Authors: McCue, Kent; Allen, Paul; SHEPHERD, LOUISE - SCOTTISH RESEARCH INS; BLAKE, ALISON - SCOTTISH RESEARCH INS; Whitworth, Jonathan; MACCREE, MALENDIA - IN VITRO, SAN DIEGO; Rockhold, David; STEWART, DEREK - SCOTTISH RESEARCH INS; DAVIES, HOWARD - SCOTTISH RESEARCH INS; Belknap, William

Submitted to: Phytochemistry
Publication Type: Peer Reviewed Journal
Publication Acceptance Date: 9/27/2005
Publication Date: 11/18/2005
Citation: Mc Cue, K.F., Allen, P.V., Shepherd, L., Blake, A., Whitworth, J.L., Maccree, M., Rockhold, D.R., Stewart, D., Davies, H., Belknap, W.R. 2006. The primary in vitro steroidal alkaloid glucosyltransferase from potato (solanum tuberosum). Phytochemistry. 67 (15):1590-1597

Interpretive Summary: Steroidal glycoalkaloids (SGAs) are undesirable, bitter secondary metabolites found in Solanaceous plants including the potato and tomato. Potatoes produce two major SGAs species, alpha-chaconine and alpha-solanine. As part of a program to improve potato cultivars with molecular genetics we are using natural potato genes for a family of genes called Steroidal alkaloid Glycosyl Transferases (SGT) to develop potatoes with lower levels of SGAs. In this study we introduced an antisense SGT gene into potatoes believed responsible for one of two steps at the committed step leading into the SGA pathway. Inhibition of the SGT2 protein results in a large decrease in the accumulation of alpha-chaconine, the least desirable of the two major SGA species. The function of the SGT2 protein was confirmed using SGT2 protein isolated from yeast and tested with different sugar donor and alkaloid receptors to confirm its identity.

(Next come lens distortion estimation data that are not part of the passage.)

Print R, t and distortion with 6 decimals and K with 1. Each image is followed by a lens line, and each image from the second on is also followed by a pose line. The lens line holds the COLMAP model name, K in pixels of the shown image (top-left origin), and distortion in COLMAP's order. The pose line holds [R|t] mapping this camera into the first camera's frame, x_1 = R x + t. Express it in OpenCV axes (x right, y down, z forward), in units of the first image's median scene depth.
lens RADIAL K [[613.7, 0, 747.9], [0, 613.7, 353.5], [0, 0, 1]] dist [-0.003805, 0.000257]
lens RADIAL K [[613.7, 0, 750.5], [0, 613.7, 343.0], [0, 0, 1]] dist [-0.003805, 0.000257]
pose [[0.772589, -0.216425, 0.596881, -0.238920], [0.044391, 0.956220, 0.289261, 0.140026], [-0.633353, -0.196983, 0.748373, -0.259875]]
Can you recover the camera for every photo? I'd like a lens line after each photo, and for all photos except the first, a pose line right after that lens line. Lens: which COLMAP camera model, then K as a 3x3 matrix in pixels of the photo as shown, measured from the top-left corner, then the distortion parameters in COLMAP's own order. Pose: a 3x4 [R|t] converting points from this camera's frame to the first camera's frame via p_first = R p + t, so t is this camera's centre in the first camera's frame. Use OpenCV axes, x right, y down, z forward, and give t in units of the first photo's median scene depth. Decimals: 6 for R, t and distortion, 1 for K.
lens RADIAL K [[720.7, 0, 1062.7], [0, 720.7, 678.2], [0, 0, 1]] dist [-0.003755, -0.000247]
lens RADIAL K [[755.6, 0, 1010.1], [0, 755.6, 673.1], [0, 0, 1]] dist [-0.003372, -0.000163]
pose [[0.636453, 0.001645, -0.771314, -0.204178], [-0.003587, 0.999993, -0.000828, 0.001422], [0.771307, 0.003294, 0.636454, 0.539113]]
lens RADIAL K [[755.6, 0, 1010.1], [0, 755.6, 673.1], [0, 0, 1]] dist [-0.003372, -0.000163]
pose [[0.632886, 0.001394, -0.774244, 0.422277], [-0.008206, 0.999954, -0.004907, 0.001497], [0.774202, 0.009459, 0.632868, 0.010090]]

Technical Abstract: In an effort to control the flux through the steroidal glycoalkaloid pathway in potato we have been investigating the members of the steroidal alkaloid glycosyltransferase (Sgt) gene family. The committed step into the SGA pathway is the glycosylation of solanidine by either UDP-glucose or UDP-galactose leading to alpha-chaconine or alpha-solanine, respectively. In this study we identify the gene with primary responsibility for the glucosylation of solanidine in vivo, Sgt2. The Sgt2 gene was identified by deduced protein sequence homology to the previously identified Sgt1 gene, which has glucosylation activity in vitro, but in potatoes has primary responsibility for galactosylation of solanidine destined for accumulation as alpha-solanine. Using an antisense strategy, Sgt2 was shown to inhibit accumulation of alpha-chaconine in transgenic tubers potato (Solanum tuberosum) CVs. Lenape and Desirée. Studies with recombinant SGT2 protein expressed in yeast and purified by metal ion affinity show that SGT2 glycosylation activity is highly specific for UDP-glucose as a sugar donor. The Sgt2 gene in combination with Sgt1 is expected to block biosynthesis of both branches of the SGA pathway resulting in significant reductions of SGAs in tubers.